● Document text:
################
Maximising patient fitness for surgery and effective preoperative planning will reduce the need to admit the patient as an inpatient for procedures that can be undertaken as a daycase.

Preoperative optimisation should also reduce the need for a postoperative critical care or enhanced care bed, either planned (because the patient is high risk) or unplanned (because the patient has incurred a complication).

Preoperative assessment

Patients undergoing inpatient surgery should be admitted on the morning of the procedure, unless there is an absolute clinical indication for earlier admission. Improving day of surgery admission rates will release inpatient capacity.

Hospitals should evaluate their enhanced and critical care capacity to ensure lack of access to a higher acuity bed is not a reason for last minute cancellations. Follow this guidance for establishing and delivering enhanced care services.

Preoperative assessment (POA) teams play a vital role in the perioperative care pathway by ensuring patients are ready for surgery and providing surgical teams with information about patient co-morbidities and risk factors so these can be managed in theatre with appropriate prevention and recovery strategies.

Effective POA ensures:

  • patients are not offered ‘to come in’ dates until passed fit at POA. This reduces cancellations and improves patient experience
  • more effective and predictable scheduling of theatre time
  • less likelihood of complications
  • faster recovery as patients are optimised for surgery, giving both better outcomes and increased productivity

Detailed guidance on POA is in the APOM Further Faster handbook.
################
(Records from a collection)

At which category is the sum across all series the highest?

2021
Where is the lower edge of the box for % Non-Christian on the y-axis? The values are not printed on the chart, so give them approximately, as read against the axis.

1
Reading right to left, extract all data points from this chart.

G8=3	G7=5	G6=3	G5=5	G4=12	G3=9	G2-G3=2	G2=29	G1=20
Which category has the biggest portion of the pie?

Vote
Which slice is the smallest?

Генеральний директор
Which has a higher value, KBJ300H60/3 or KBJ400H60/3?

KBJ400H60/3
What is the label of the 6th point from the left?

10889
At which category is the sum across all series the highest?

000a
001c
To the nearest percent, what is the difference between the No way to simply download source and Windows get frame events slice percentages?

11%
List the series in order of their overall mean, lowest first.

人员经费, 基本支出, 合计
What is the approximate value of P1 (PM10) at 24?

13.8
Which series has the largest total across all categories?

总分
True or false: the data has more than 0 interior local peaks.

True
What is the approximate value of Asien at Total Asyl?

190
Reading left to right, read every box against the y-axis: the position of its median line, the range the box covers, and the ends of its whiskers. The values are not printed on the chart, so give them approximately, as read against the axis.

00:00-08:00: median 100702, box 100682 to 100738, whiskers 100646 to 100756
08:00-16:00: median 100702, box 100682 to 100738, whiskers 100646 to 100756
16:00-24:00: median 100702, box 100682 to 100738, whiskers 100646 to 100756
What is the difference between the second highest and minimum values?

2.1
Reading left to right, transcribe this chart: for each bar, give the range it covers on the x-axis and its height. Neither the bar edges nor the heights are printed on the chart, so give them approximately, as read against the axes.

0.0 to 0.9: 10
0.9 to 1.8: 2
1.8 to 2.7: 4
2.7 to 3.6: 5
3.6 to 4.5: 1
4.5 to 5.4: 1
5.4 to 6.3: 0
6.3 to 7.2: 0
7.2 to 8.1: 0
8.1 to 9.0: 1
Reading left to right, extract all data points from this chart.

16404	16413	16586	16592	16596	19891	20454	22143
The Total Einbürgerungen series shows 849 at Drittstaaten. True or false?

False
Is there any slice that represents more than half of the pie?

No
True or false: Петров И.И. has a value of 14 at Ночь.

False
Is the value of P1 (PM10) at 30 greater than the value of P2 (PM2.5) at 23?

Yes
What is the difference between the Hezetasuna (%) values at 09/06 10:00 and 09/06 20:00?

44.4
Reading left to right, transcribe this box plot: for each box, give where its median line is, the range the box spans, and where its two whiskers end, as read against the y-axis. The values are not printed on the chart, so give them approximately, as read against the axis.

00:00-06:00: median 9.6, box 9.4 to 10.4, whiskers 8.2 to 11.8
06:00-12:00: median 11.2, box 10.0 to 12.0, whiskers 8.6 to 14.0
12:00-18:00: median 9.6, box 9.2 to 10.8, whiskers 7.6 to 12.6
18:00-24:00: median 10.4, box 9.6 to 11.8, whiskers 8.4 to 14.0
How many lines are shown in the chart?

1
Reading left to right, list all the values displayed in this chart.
################
Can you reproduce everything in the preoperative care text from "Preoperative optimisation should" down to "release inpatient capacity.", word for word?

● The completed task:
Preoperative optimisation should also reduce the need for a postoperative critical care or enhanced care bed, either planned (because the patient is high risk) or unplanned (because the patient has incurred a complication).

Preoperative assessment

Patients undergoing inpatient surgery should be admitted on the morning of the procedure, unless there is an absolute clinical indication for earlier admission. Improving day of surgery admission rates will release inpatient capacity.